Additional API Features

In this section we highlight the additional API features and optimisations that pyfive provides beyond the standard h5py functionality.

Modifications to the File API

When acccessing a file, in addition there are two modifications to the standard h5py API that can be used to optimise performance. A new method (get_lazy_view) and an additional keyword argument on visititems (noindex) are provided to support access to all dataset metadata without loading chunk indices.

Note

Loading chunk indices at dataset instantiation is mostly a useful optimisation, but not if you have no intent of accessing the data itself.

The Group API is fully documented in the autogenerated API reference, but the additional methods and keyword arguments are highlighted here. These methods are also avilable on the File class, since File is a subclass of Group.

Group.get_lazy_view(y: object) → object[source]

This instantiates the object y, and if it is a chunked dataset, does so without reading the b-tree index. This is useful for inspecting a variable that you are not expecting to access. If you know you want to access the data, and in particular, if you are going to hand the data to Dask or something else, you almost certainly want to read the index now, so just do x[y] rather than x.get_lazy_view(y).

This is a pyfive extension to the standard h5py API.

Group.visititems(func: Callable, noindex: bool = False) → object[source]

Recursively visit all objects in this group and subgroups.

func should be a callable with the signature:

func(name, object) -> None or return value

Returning None continues iteration, return anything else stops and return that value from the visit method.

Use of the optional noindex=True will ensure that all operations are not only lazy wrt data, but lazy wrt to any chunked data indices. This keyword argument is a pyfive extension to the standard h5py API.

Modifications to the DatasetID API

When accessing datasets, additional functionality is exposed via the pyfive.h5d.DatasetID class, which implements the low-level data access methods for datasets (Variables).

The DatasetID API is fully documented in the autogenerated API reference, but additional methods and attributes are highlighted here:

DatasetID.first_chunk

The integer address of the first data chunk for this variable.

This property may be of use in understanding the read performance of chunked data in object stores. first_chunk is a pyfive API extension.

DatasetID.btree_range: A tuple with the addresses of the first b-tree node for this variable, and the address of the furthest away node (Which may not be the last one in the chunk index).

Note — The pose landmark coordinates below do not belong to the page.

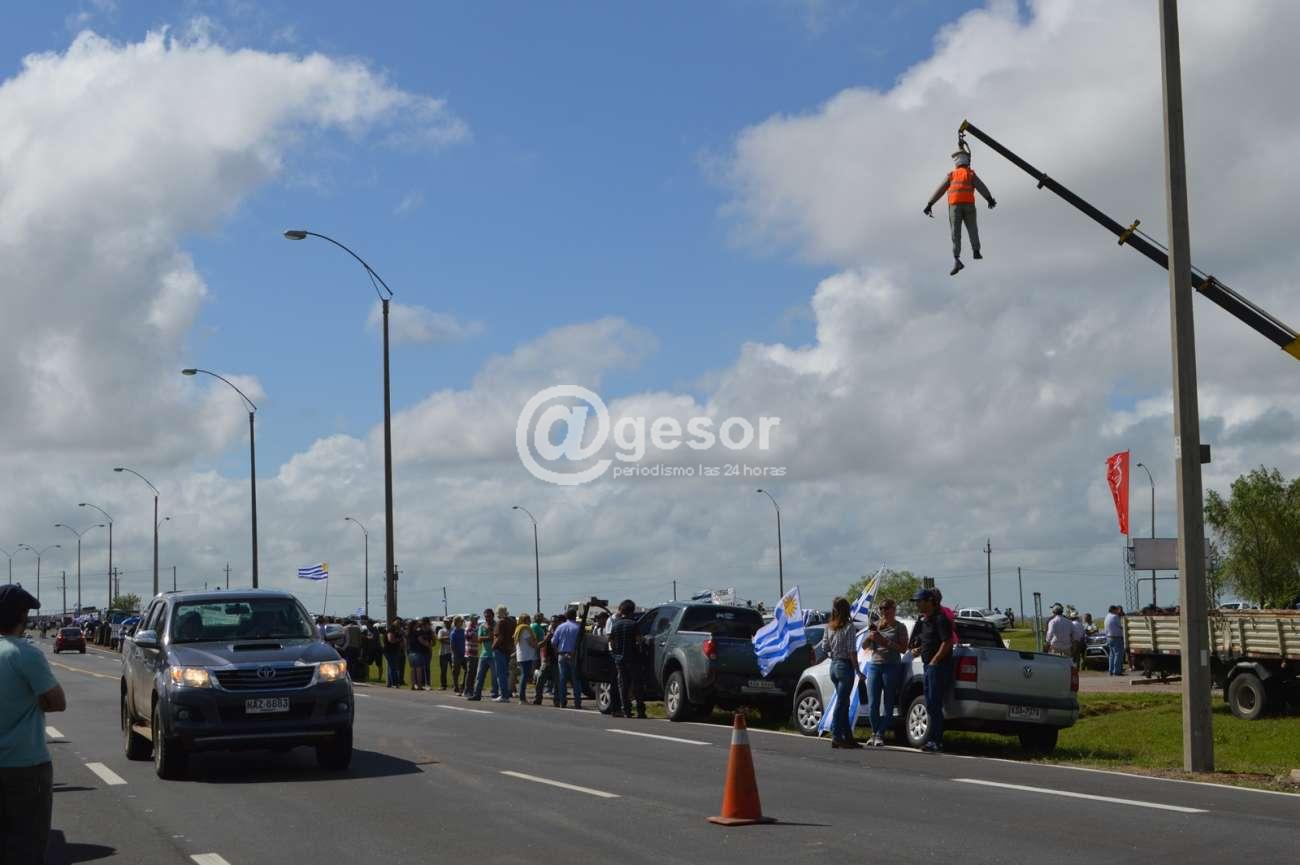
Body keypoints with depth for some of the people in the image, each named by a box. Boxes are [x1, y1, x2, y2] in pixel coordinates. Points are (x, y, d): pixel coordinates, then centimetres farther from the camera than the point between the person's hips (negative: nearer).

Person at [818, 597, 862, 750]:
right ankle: (836, 737, -3)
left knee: (843, 703, 13)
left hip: (834, 666, 7)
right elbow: (852, 652, -15)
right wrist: (857, 669, -10)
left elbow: (824, 648, 9)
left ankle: (848, 737, 16)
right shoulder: (848, 626, -13)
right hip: (845, 666, -7)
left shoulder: (829, 627, 6)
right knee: (841, 703, -3)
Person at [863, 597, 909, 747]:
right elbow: (864, 646, 16)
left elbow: (903, 649, -5)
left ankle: (880, 734, 3)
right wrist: (869, 638, -6)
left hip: (892, 666, -3)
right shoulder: (875, 625, 14)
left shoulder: (900, 627, 4)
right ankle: (875, 732, 13)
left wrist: (885, 641, -15)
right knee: (872, 703, -1)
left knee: (887, 704, -2)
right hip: (874, 666, 3)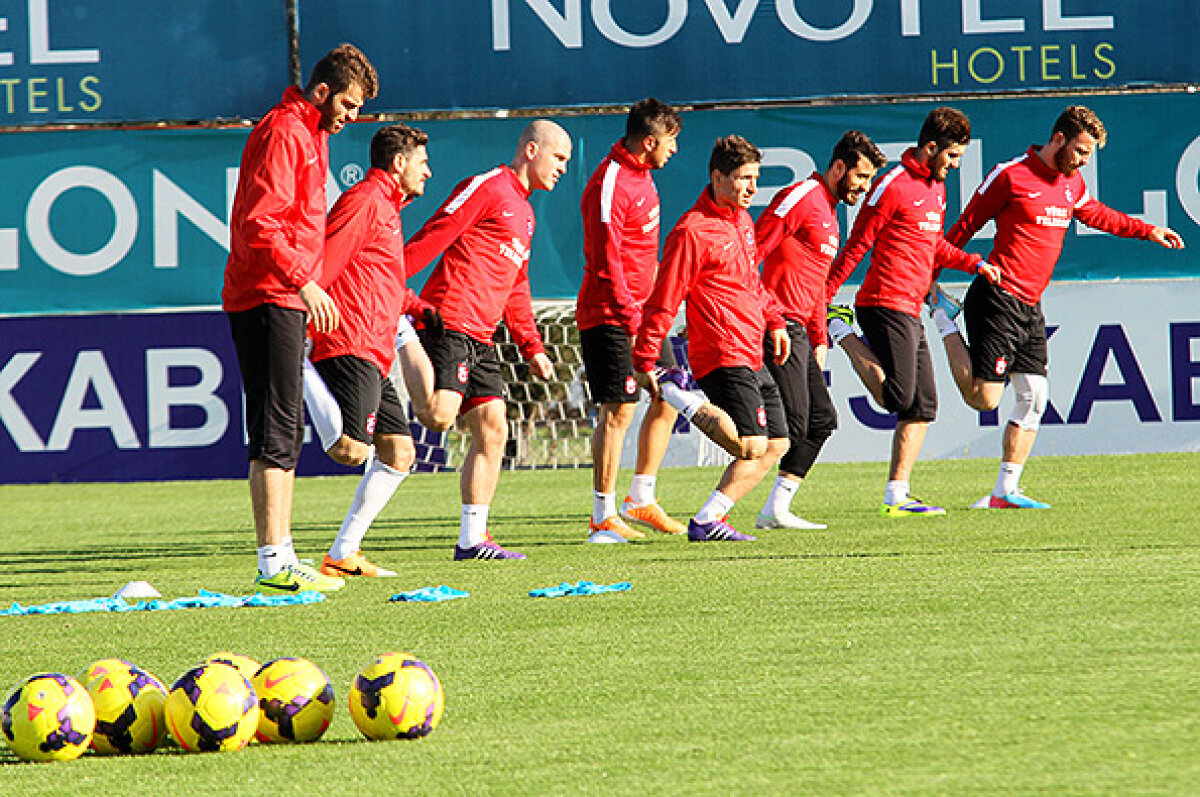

This property may be of use in understanding the read performance of chunked data in object stores. btree_range is a pyfive API extension.

DatasetID.set_pseudo_chunk_size(newsize_MB)[source]: Set pseudo chunking size for contiguous variables. This is a pyfive API extension. The default value is 4 MB which should be suitable for most applications. For arrays smaller than this value, no pseudo chunking is used. Larger arrays will be accessed in in roughly newsize_MB reads.